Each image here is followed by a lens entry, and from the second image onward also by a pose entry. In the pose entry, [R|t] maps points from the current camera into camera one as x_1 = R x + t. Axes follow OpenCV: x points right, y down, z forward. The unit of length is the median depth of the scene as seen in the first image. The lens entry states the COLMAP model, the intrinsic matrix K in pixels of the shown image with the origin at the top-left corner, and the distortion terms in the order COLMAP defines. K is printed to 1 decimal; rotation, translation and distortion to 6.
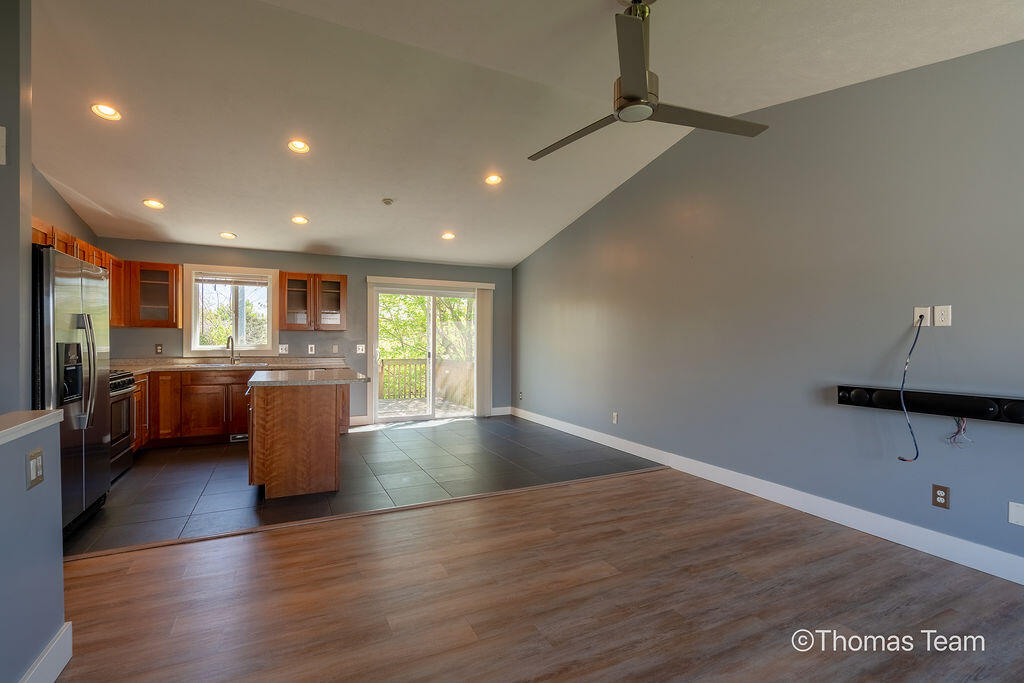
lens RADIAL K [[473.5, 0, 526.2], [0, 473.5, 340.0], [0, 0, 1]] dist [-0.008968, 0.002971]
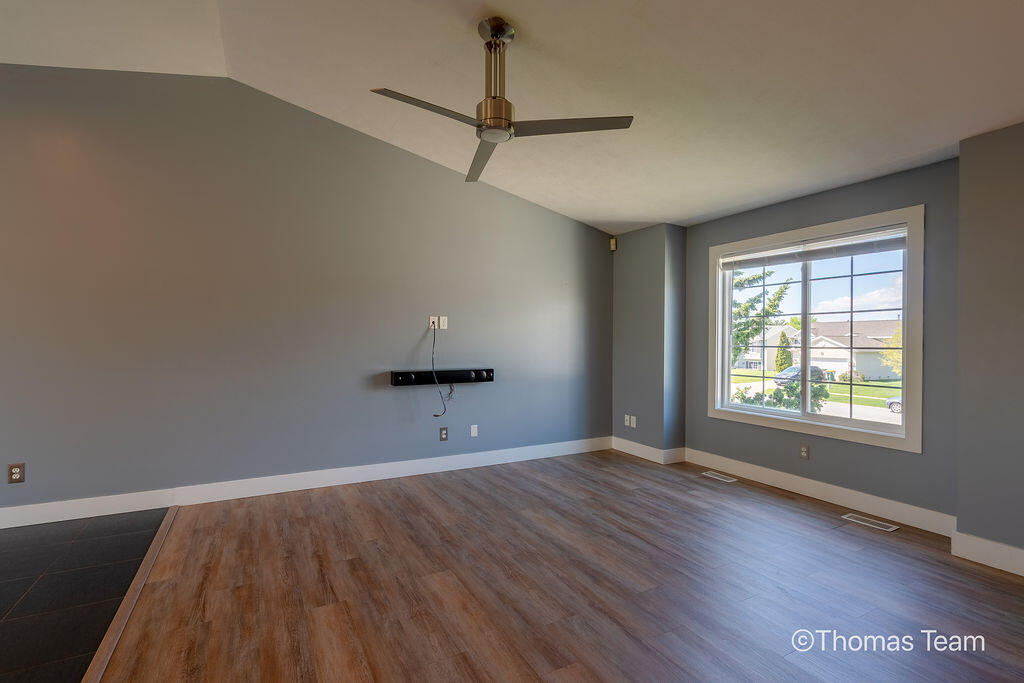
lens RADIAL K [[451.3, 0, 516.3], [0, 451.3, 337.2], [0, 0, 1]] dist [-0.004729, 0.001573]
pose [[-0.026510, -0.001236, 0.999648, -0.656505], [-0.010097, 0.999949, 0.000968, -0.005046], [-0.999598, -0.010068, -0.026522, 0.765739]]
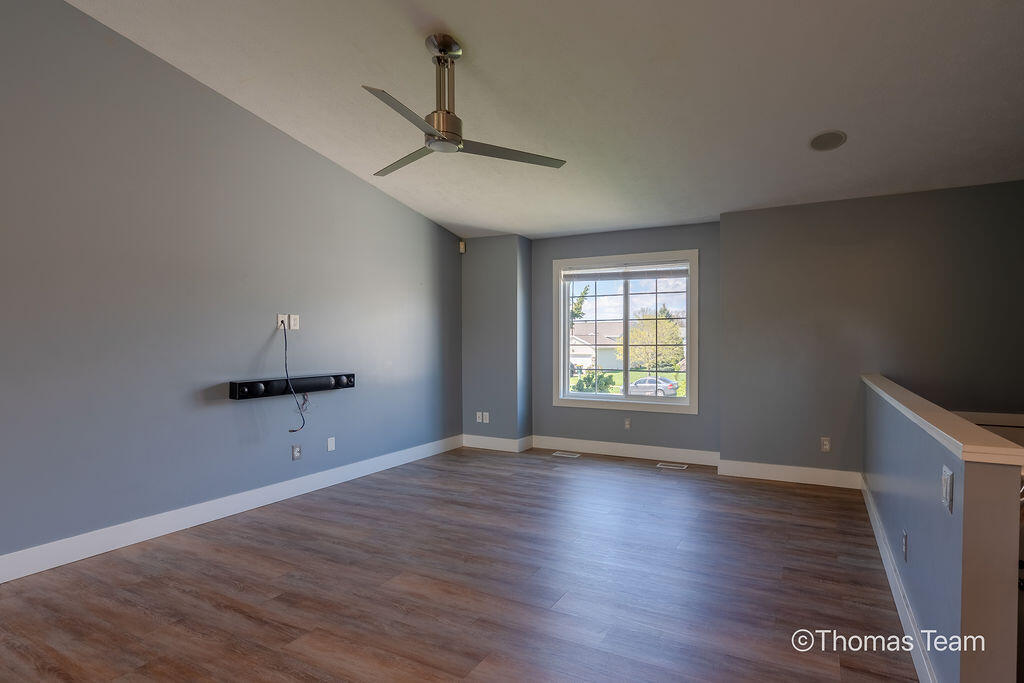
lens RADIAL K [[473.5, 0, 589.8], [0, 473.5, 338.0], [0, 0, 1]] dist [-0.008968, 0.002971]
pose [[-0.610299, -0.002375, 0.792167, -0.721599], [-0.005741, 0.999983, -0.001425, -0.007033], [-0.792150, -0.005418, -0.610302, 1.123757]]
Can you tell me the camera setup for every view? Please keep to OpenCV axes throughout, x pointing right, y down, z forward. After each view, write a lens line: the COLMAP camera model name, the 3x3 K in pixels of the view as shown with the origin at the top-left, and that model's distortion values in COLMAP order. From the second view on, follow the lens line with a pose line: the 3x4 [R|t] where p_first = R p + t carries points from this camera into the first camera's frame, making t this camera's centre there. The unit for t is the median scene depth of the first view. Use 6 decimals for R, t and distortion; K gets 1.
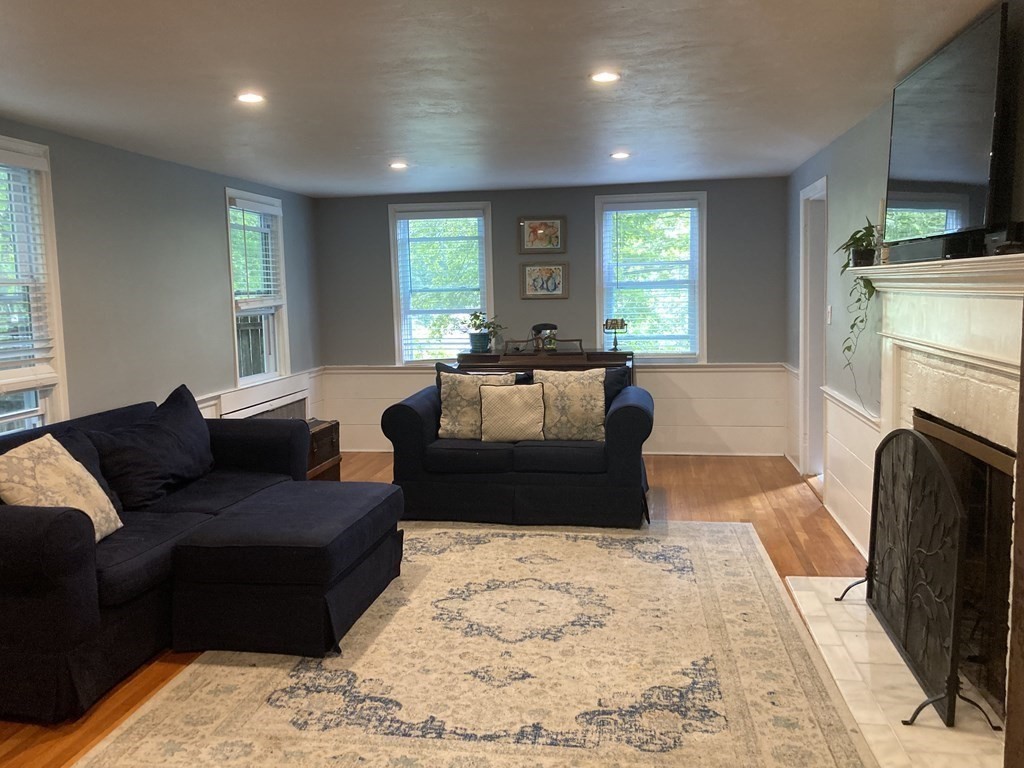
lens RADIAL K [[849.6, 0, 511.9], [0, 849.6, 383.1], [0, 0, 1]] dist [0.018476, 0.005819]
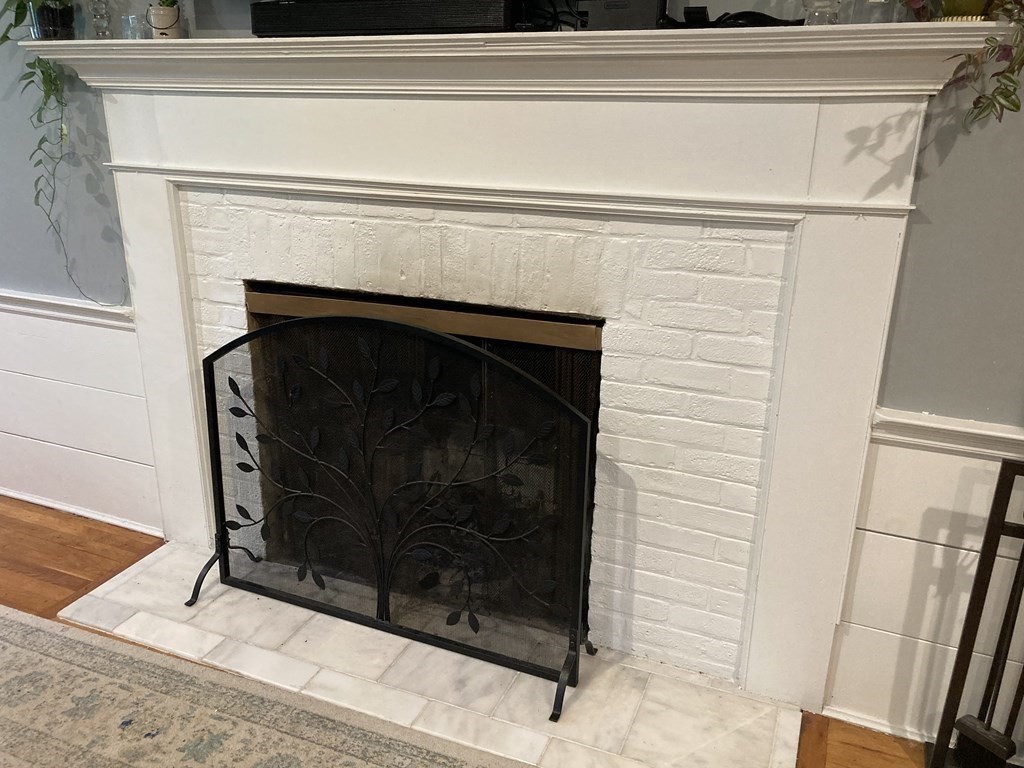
══════════════════════════════
Can you give the listing again with "pose entry" replaced by "pose record" throughout and everything else unchanged, leaving the pictures out?

Each image here is followed by a lens entry, and from the second image onward also by a pose record. In the pose record, [R|t] maps points from the current camera into camera one as x_1 = R x + t. Axes follow OpenCV: x points right, y down, z forward. The unit of length is the median depth of the scene as seen in the first image. The lens entry states the COLMAP model, the intrinsic matrix K in pixels of the shown image with the origin at the top-left corner, and the distortion terms in the order COLMAP defines. K is printed to 1 decimal; rotation, translation and distortion to 6.
lens RADIAL K [[473.5, 0, 526.2], [0, 473.5, 340.0], [0, 0, 1]] dist [-0.008968, 0.002971]
lens RADIAL K [[451.3, 0, 516.3], [0, 451.3, 337.2], [0, 0, 1]] dist [-0.004729, 0.001573]
pose [[-0.026510, -0.001236, 0.999648, -0.656505], [-0.010097, 0.999949, 0.000968, -0.005046], [-0.999598, -0.010068, -0.026522, 0.765739]]
lens RADIAL K [[473.5, 0, 589.8], [0, 473.5, 338.0], [0, 0, 1]] dist [-0.008968, 0.002971]
pose [[-0.610299, -0.002375, 0.792167, -0.721599], [-0.005741, 0.999983, -0.001425, -0.007033], [-0.792150, -0.005418, -0.610302, 1.123757]]
Can you tell me the camera setup for every view? Please keep to OpenCV axes throughout, x pointing right, y down, z forward. After each view, write a lens line: the COLMAP camera model name, the 3x3 K in pixels of the view as shown with the origin at the top-left, and that model's distortion values in COLMAP order. From the second view on, follow the lens line with a pose line: the 3x4 [R|t] where p_first = R p + t carries points from this camera into the first camera's frame, making t this camera's centre there. The unit for t is the median scene depth of the first view. Use 6 decimals for R, t and distortion; K gets 1.
lens RADIAL K [[849.6, 0, 511.9], [0, 849.6, 383.1], [0, 0, 1]] dist [0.018476, 0.005819]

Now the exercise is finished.